Article by Phil Berg of AOL Autos
Television images of cars being T-boned at intersections are impossible for viewers to ignore. That’s great news for shows such as ABC’s Good Morning America, which aired such video a few weeks ago in a story about the auto insurance industry’s study claiming automated “red light cameras” saved lives. These devices activate if a vehicle enters an intersection when the traffic light turns red, record the license plate, and mail the vehicle owner a citation with a substantial fine. A percentage of the proceeds from each ticket goes to private companies who sell the devices to local governments and then operate the devices. This percentage is typically one-third of the ticket revenue, which can annually total $1 million even in small municipalities.
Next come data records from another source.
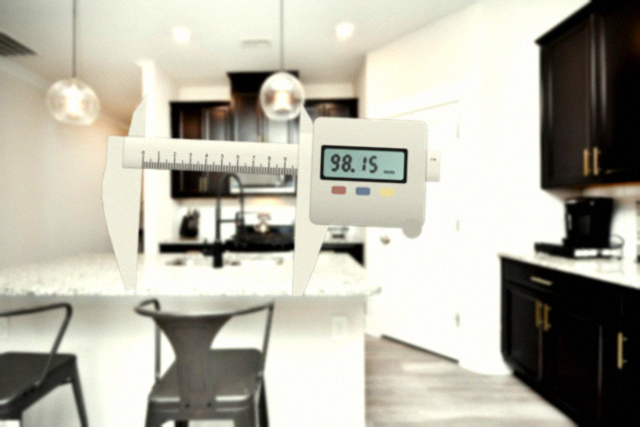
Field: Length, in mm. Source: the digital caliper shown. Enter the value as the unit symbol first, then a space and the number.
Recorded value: mm 98.15
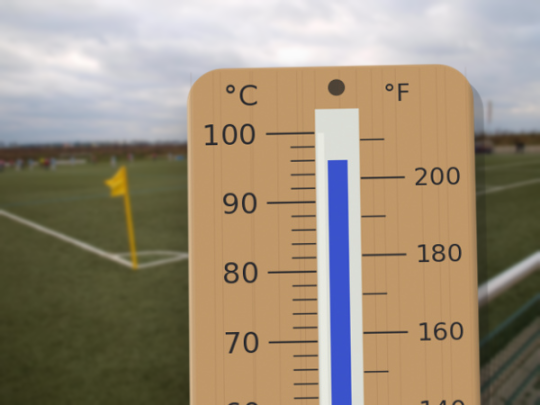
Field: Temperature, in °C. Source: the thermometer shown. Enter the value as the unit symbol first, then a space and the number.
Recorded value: °C 96
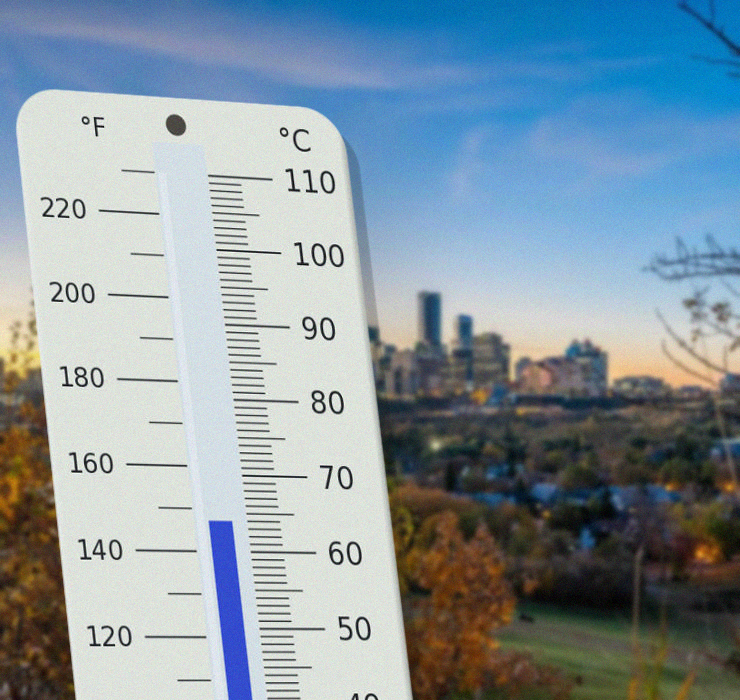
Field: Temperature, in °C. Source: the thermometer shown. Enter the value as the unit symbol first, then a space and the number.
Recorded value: °C 64
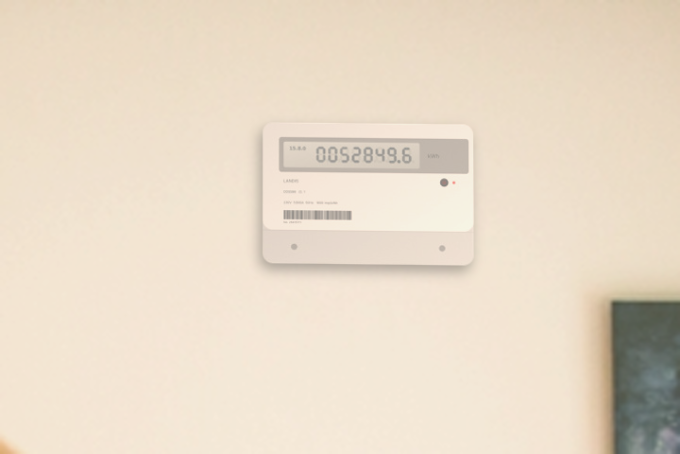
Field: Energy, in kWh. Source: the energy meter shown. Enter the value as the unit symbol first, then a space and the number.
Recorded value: kWh 52849.6
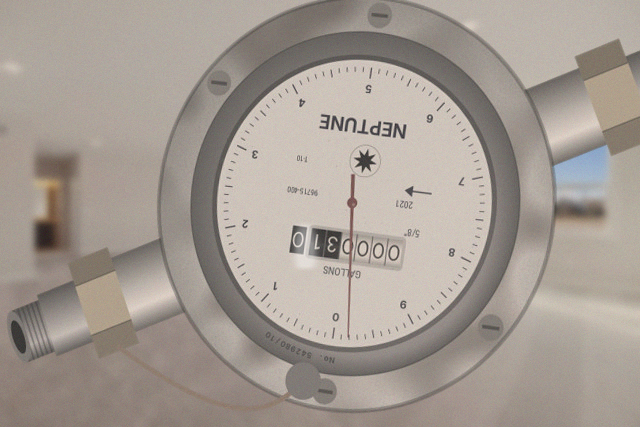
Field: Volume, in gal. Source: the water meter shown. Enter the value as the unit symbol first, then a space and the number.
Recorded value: gal 309.8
In reality, however, the incidences of cars speeding through intersections when the light is red is rare; just two percent of all highway fatalities occur during red lights in intersections, according to the National Highway Transportation Safety Administration. Fewer are caused by cars intentionally running red lights.
This small slice of traffic enforcement, though, is creating big headlines. There is a fervor in many state legislatures and in regional referendums to ban “red light cameras”. The reason is that in some cases the devices seem to cause an increase in accidents at intersections.
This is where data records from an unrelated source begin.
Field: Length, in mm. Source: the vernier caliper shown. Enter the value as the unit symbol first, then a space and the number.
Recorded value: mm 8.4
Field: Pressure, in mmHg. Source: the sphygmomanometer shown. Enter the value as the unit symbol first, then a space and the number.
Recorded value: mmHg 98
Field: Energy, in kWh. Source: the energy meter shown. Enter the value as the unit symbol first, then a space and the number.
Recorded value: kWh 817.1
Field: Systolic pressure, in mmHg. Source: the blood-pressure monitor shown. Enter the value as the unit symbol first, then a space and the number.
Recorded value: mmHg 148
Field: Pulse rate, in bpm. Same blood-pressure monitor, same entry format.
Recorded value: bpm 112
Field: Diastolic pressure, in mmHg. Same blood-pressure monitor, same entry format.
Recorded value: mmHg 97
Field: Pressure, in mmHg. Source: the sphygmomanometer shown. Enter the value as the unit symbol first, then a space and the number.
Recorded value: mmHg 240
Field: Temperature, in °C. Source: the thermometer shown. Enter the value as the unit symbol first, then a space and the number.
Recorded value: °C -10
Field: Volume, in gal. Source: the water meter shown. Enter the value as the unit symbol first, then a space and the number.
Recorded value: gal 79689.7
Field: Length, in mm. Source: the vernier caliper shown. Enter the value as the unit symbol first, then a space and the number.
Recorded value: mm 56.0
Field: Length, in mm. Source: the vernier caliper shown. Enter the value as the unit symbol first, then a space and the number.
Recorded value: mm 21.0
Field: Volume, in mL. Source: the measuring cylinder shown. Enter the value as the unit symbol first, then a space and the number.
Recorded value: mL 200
How’s that? Most of the cars ticketed by the “red light cameras” are those that entered the intersection when the light was yellow and on the verge of turning red, many state legislators from Washington state to Florida have discovered. When motorists fear a photo ticket in these intersections, they tend to slam on their brakes, increasing the number of rear-end collisions, and possibly deaths.
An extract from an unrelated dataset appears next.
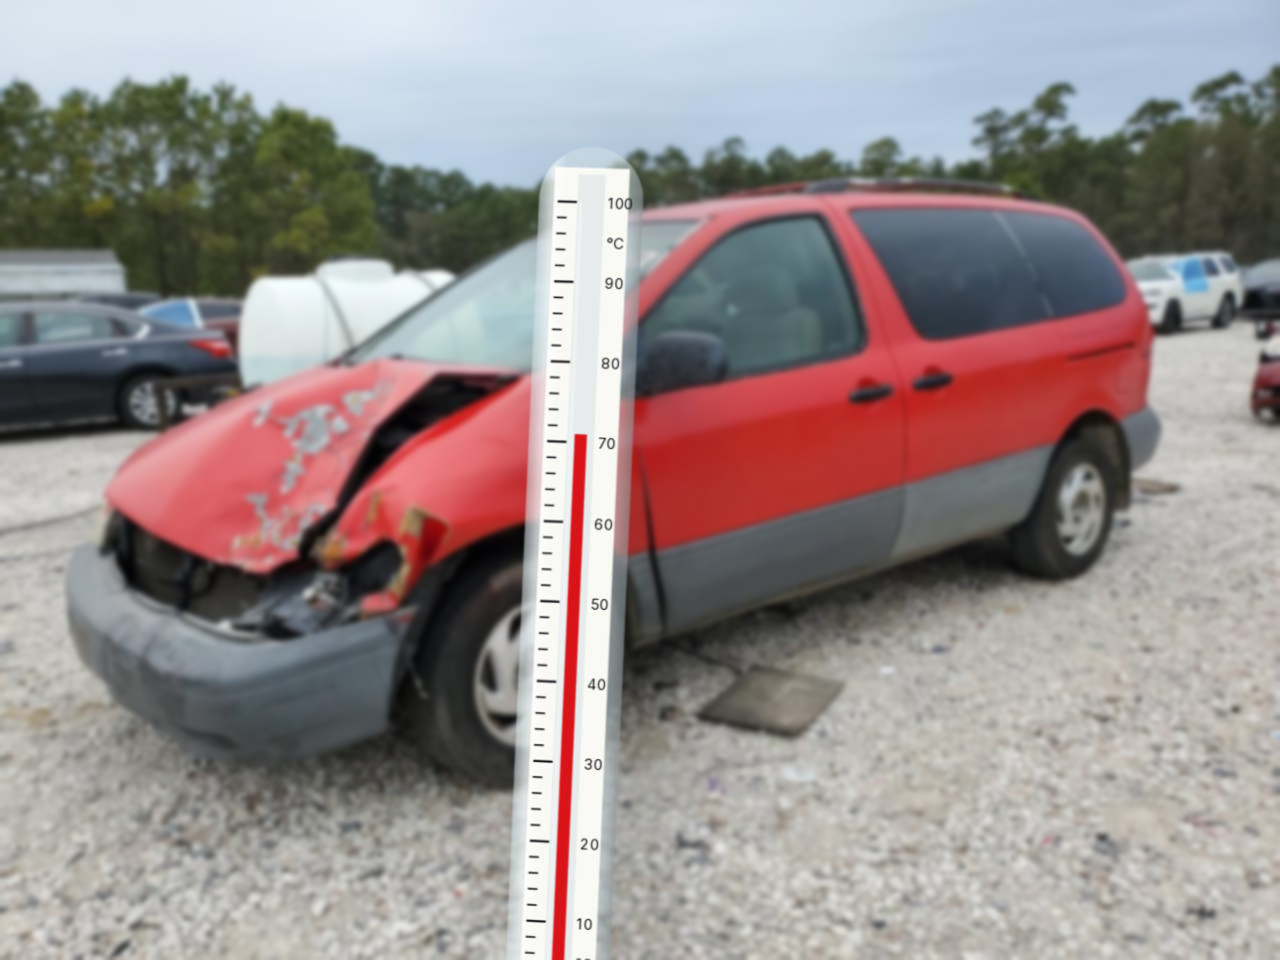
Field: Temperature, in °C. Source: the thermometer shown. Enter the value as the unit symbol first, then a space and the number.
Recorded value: °C 71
The state of California suggests that yellow light duration be no shorter than 4.2 seconds, while the national highway constructors industry says 3.8 seconds should be the shortest duration. Texas requires 4.7-second yellow lights on roads with speeds of 50 mph and higher. However, yellow lights in intersections equipped with “red light cameras” are often set to last only 3 seconds, according to data from court cases. In one recent case in Glassboro, New Jersey, a motorist who had been issued a ticket discovered that the yellow light duration was only 3 seconds, while New Jersey law says that the minimum yellow light time must be 4 seconds. As a result, a reported 12,000 tickets worth $1 million were thrown out.